Genetica
- Discipline: Genetics, evolutionary biology
- Language: English
- Edited by: Juan L Bouzat

Publication details
- History: 1919-present
- Publisher: Springer Science+Business Media
- Frequency: Monthly
- Open access: Hybrid
- Impact factor: 2.148 (2011)

Standard abbreviations
- ISO 4: Genetica

Indexing
- CODEN: GENEA3
- ISSN: 0016-6707 (print) 1573-6857 (web)
- LCCN: 23013908
- OCLC no.: 704024115

Links
- Journal homepage; Online access;

= Genetica =

Genetica is a peer-reviewed scientific journal covering research in genetics and evolutionary biology. It was established in January 1919 by Kluwer Academic (which later merged into Springer) and originally published articles in English, Dutch, French, and German.
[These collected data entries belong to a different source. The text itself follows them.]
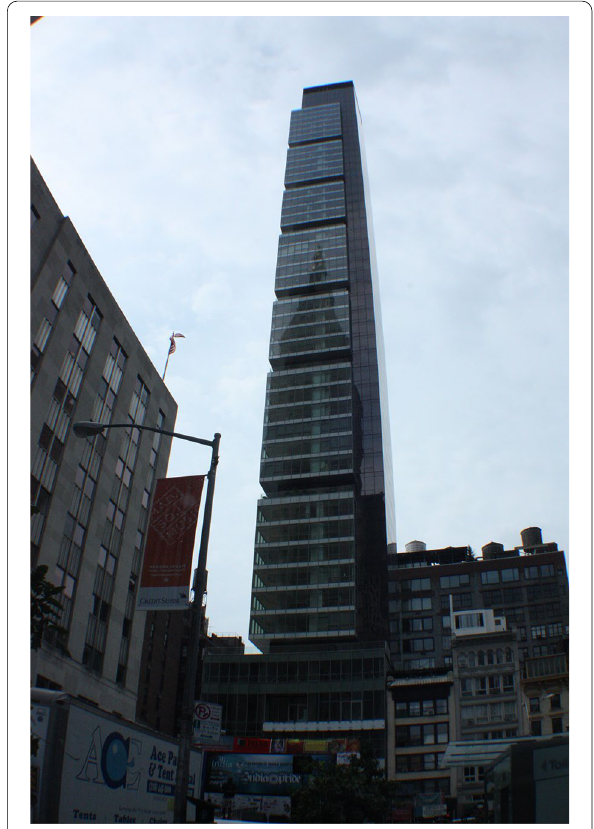
Fig. 27 The shape of the top of the Citigroup Center in New York offers a unique visual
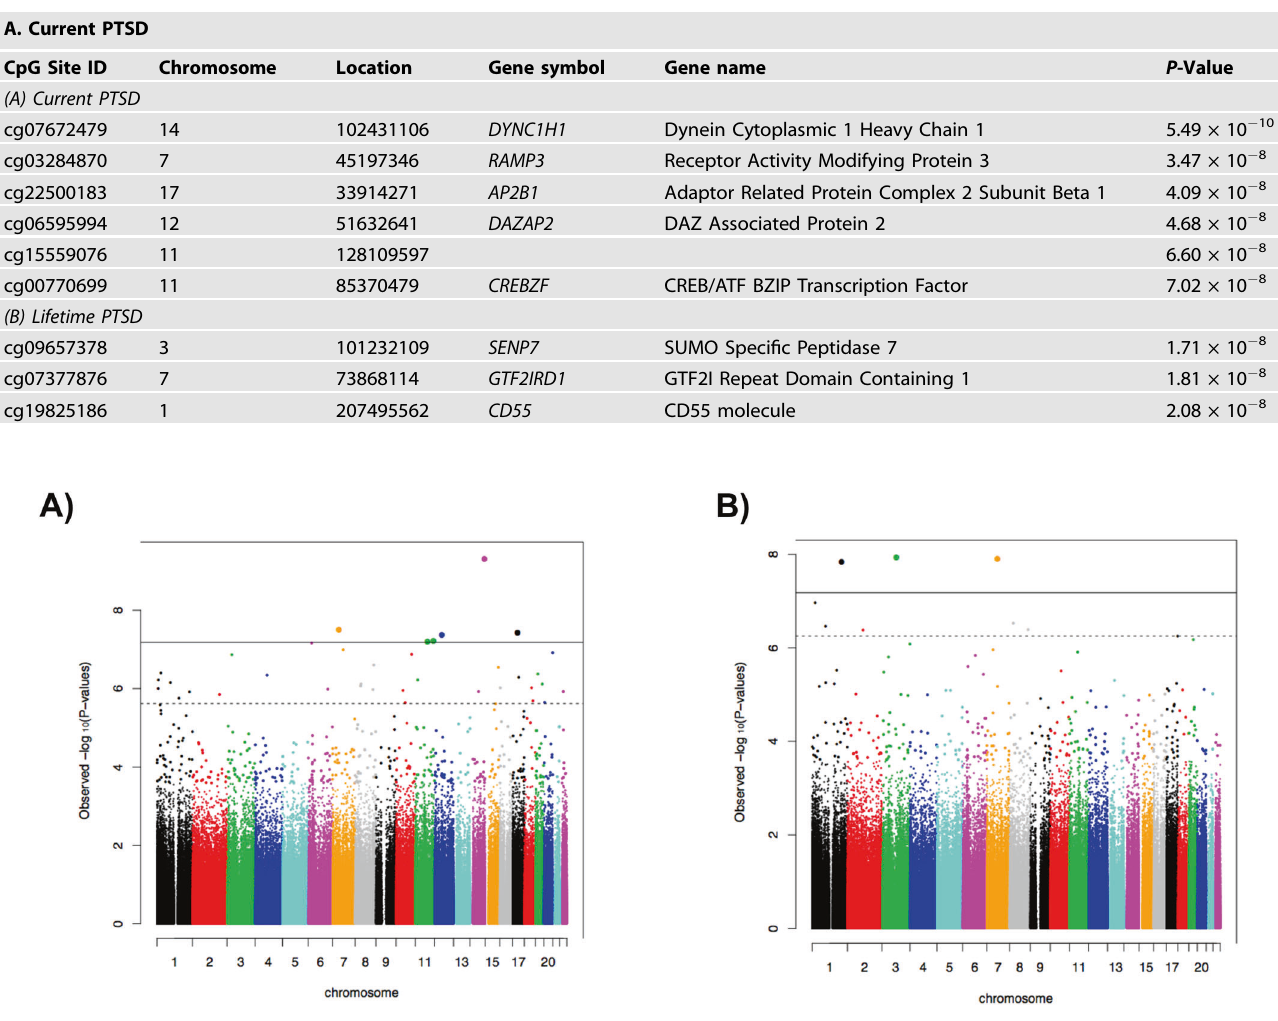
Table 3. Genome-wide signi fi cant DNA methylation sites associated with PTSD in U.S. veterans.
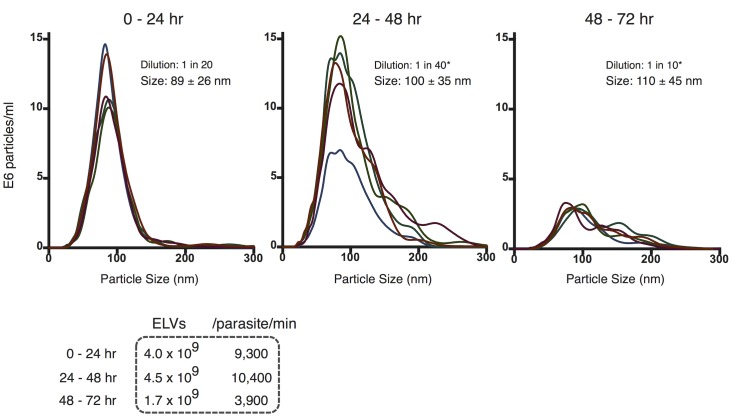
Particle tracking analysis reveals prolific larval Brugia exosome-like vesicle release rate.Profile of ELVs isolated from culture media incubated with 300 L3 parasites for successive 24 hr incubations. The size distribution of L3-derived ELVs from Day 1 (left), Day 2 (center) and Day 3 (right) incubations are shown (mean ± SD). Calculated vesicle release rates are provided in tabular format. ELV rate of release and size specificity decay in a time-dependent manner in vitro. * re-scaled based on dilution for comparison to 0–24 hour (1:20) dilution.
Publication was suspended from 1944 to 1946. The journal allows self-archiving and authors can pay extra for open access. The current editor-in-chief is Juan L Bouzat.

== Abstracting and indexing ==
The journal is abstracted and indexed in:

- Science Citation Index
- PubMed/MEDLINE
- Scopus
- EMBASE
- Chemical Abstracts Service
- Academic OneFile
- AGRICOLA
- Biological Abstracts
- BIOSIS Previews
- Biotechnology Citation Index
- CAB Abstracts
- Current Contents/Life Sciences
- Elsevier BIOBASE
- EMBiology
- INIS Atomindex
- The Zoological Record

According to the Journal Citation Reports, the journal has a 2011 impact factor of 2.148.